Dit autrement, en application des dispositions de l’article L. 1237-11 du Code du travail, en l’absence de vice du consentement, l’existence de faits de harcèlement moral n’affecte pas en elle-même la validité de la convention de rupture intervenue. Dans un arrêt de principe, au visa des articles L. 1237-11, L. 1152-1 et L. 1152-3 Code du travail, la Cour de cassation a statué en ces termes :
« Pour déclarer nulle la rupture conventionnelle, l’arrêt retient qu’un salarié peut obtenir l’annulation de la rupture de son contrat de travail dès lors qu’il établit qu’elle est intervenue dans un contexte de harcèlement moral, sans avoir à prouver un vice du consentement, que la salariée n’invoque en l’espèce aucun vice du consentement mais que, le harcèlement moral étant constitué, il convient de constater la nullité de la rupture conventionnelle ;
Qu’en statuant ainsi, alors qu’en l’absence de vice du consentement, l’existence de faits de harcèlement moral n’affecte pas en elle-même la validité de la convention de rupture intervenue en application de l’article L. 1237-11 du code du travail, la cour d’appel a violé les textes susvisés. » [16]
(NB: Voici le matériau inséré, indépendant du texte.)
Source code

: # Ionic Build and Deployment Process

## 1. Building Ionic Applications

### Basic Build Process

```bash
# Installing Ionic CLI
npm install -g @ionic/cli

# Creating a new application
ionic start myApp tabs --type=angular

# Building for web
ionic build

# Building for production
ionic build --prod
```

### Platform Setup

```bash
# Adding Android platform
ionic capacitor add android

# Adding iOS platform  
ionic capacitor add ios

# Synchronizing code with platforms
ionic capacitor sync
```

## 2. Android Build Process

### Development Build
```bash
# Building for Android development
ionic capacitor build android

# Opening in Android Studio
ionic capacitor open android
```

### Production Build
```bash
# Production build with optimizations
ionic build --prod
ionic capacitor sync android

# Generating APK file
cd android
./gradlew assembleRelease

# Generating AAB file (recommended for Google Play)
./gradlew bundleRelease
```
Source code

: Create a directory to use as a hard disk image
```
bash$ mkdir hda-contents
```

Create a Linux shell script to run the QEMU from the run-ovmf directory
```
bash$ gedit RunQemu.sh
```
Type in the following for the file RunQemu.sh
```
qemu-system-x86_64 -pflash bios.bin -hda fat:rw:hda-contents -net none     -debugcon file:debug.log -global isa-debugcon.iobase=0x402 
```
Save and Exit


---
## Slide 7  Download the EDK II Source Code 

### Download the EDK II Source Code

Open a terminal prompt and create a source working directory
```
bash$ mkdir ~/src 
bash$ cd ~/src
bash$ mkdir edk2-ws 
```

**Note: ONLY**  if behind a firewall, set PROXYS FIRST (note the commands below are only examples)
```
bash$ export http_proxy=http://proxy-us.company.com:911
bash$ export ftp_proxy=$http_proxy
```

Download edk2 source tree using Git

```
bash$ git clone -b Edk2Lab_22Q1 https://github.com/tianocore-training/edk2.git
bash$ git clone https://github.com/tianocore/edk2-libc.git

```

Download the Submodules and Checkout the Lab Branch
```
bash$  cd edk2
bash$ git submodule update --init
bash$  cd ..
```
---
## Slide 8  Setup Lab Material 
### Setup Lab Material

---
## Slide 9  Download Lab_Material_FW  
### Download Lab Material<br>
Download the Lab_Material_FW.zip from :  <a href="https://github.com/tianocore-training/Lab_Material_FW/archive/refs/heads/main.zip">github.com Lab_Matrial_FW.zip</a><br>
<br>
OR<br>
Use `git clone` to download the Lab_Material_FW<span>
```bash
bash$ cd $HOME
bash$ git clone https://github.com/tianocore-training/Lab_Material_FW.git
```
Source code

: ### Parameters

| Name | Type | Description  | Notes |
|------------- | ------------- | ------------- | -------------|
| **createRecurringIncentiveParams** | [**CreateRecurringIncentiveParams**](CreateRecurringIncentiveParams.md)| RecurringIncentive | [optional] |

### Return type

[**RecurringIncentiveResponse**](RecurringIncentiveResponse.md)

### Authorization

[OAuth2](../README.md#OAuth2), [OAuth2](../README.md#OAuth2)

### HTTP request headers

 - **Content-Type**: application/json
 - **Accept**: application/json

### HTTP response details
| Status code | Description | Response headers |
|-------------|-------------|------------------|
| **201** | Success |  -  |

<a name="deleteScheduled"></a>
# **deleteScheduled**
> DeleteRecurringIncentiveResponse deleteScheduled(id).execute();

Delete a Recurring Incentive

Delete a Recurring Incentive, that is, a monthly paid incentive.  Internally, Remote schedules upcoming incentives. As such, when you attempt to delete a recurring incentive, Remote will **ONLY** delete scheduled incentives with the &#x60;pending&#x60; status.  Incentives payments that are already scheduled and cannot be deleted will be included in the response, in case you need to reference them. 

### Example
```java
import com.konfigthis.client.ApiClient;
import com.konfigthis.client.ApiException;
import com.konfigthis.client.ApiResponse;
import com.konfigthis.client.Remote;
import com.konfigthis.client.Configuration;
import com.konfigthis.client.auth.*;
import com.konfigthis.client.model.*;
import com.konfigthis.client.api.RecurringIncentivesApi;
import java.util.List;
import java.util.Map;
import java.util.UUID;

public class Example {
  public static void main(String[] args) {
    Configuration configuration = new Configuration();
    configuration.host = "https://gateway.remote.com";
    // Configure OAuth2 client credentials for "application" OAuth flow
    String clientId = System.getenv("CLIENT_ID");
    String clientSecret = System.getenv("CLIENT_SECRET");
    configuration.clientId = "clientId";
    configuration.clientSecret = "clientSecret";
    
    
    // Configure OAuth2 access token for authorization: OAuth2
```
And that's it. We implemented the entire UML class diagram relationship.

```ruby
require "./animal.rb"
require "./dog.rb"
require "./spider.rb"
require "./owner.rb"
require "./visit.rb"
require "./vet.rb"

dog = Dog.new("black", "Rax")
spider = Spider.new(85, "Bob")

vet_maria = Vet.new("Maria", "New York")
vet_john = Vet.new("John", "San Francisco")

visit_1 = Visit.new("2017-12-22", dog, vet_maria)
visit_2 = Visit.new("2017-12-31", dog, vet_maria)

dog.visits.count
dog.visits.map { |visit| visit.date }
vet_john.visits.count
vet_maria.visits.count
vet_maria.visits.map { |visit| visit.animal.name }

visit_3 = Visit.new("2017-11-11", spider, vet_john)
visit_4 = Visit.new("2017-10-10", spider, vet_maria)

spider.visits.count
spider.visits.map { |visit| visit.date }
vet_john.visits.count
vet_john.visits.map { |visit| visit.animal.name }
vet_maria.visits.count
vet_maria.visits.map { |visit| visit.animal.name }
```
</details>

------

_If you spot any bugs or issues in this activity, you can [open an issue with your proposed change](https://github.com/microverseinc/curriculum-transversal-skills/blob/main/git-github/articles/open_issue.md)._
En outre, s’agissant de l’atteinte à la vie personnelle, celle-ci doit être strictement proportionnée au but recherché. Il suit de là que le message vocal laissé par l’employeur sur le téléphone du salarié n’est pas couvert par la rigoureuse confidentialité :
« Si l’enregistrement d’une conversation téléphonique privée, effectué à l’insu de l’auteur des propos invoqués, est un procédé déloyal rendant irrecevable en justice la preuve ainsi obtenue, il n’en est pas de même de l’utilisation par le destinataire des messages écrits téléphoniquement adressés, dits S. M. S., dont l’auteur ne peut ignorer qu’ils sont enregistrés par l’appareil récepteur. » [17]
En dernière analyse, selon les cas et les possibilités matérielles et humaines dont disposent le salarié, l’illicéité ou la déloyauté d’un moyen de preuve ne conduit pas mécaniquement à écarter celui-ci des débats.
Principe fondateur du procès civil, le droit à la preuve reconnu au justiciable est de nature à justifier une atteinte aux autres droits des tiers- en l’occurrence l’employeur, de manière proportionnée. Sous une double condition : la production de la preuve doit être indispensable à l’exercice de ce droit à la preuve - droit élémentaire ; et que l’atteinte soit strictement proportionnée au but recherché- justifier les faits de harcèlement.